Private research library in Chicago, IL, US

The Gerber/Hart Library and Archives (or "The Henry Gerber–Pearl M. Hart Library: The Midwest Lesbian & Gay Resource Center"), founded in 1981, is the largest circulating library of gay and lesbian titles in the Midwestern United States. Located in Chicago's Rogers Park neighborhood, it houses over 14,000 volumes, 800 periodical titles, and 100 items in the archival collection. The Gerber/Hart Library and Archives were inducted into the Chicago Gay and Lesbian Hall of Fame in 1996.

Although a private non-profit, the library has received public funding for its continuing operation from Illinois' "Fund for the Future," including a $25,000 grant in 1999.

== Location ==
Gerber/Hart was originally located in the offices of Gay Horizons (now known as the Center on Halsted).

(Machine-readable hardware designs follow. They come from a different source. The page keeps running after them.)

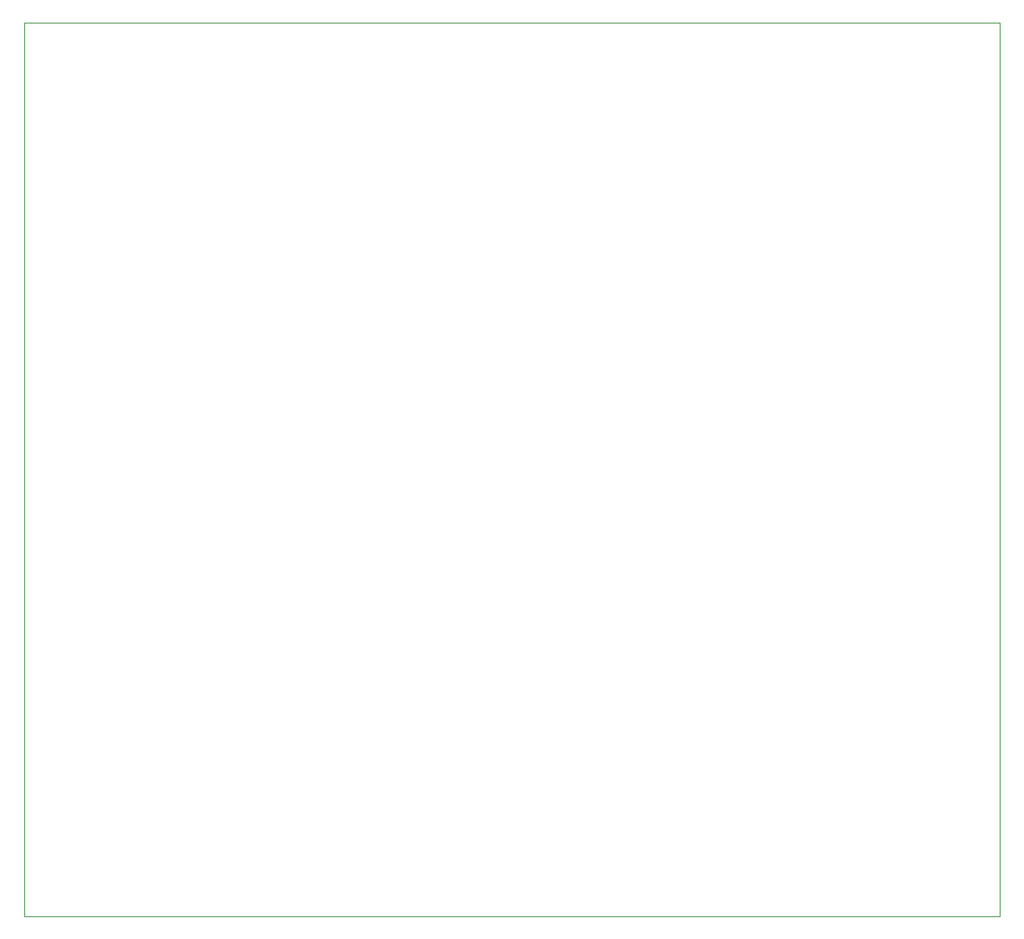
<source format=gbr>
G04 #@! TF.GenerationSoftware,KiCad,Pcbnew,(5.1.4-0-10_14)*
G04 #@! TF.CreationDate,2019-12-30T09:37:17-08:00*
G04 #@! TF.ProjectId,Mothership,4d6f7468-6572-4736-9869-702e6b696361,rev?*
G04 #@! TF.SameCoordinates,Original*
G04 #@! TF.FileFunction,Profile,NP*
%FSLAX46Y46*%
G04 Gerber Fmt 4.6, Leading zero omitted, Abs format (unit mm)*
G04 Created by KiCad (PCBNEW (5.1.4-0-10_14)) date 2019-12-30 09:37:17*
%MOMM*%
%LPD*%
G04 APERTURE LIST*
%ADD10C,0.050000*%
G04 APERTURE END LIST*
D10*
X139750000Y-21500000D02*
X37750000Y-21500000D01*
X37750000Y-21500000D02*
X37750000Y-115000000D01*
X139750000Y-115000000D02*
X37750000Y-115000000D01*
X139750000Y-21500000D02*
X139750000Y-115000000D01*
M02*

</source>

In 2012, the library moved into its current location in Rogers Park, a neighborhood in northern Chicago, IL. It is housed in the Howard Brown Health building on Clark Street, where the organization rents several rooms on the second floor.

Alongside a reading room and free circulating library, Gerber/Hart also has a physical exhibition space, which rotates throughout the year.

Author Rebecca Makkai utilized the Gerber/Hart archives as part of her research for the novel, The Great Believers.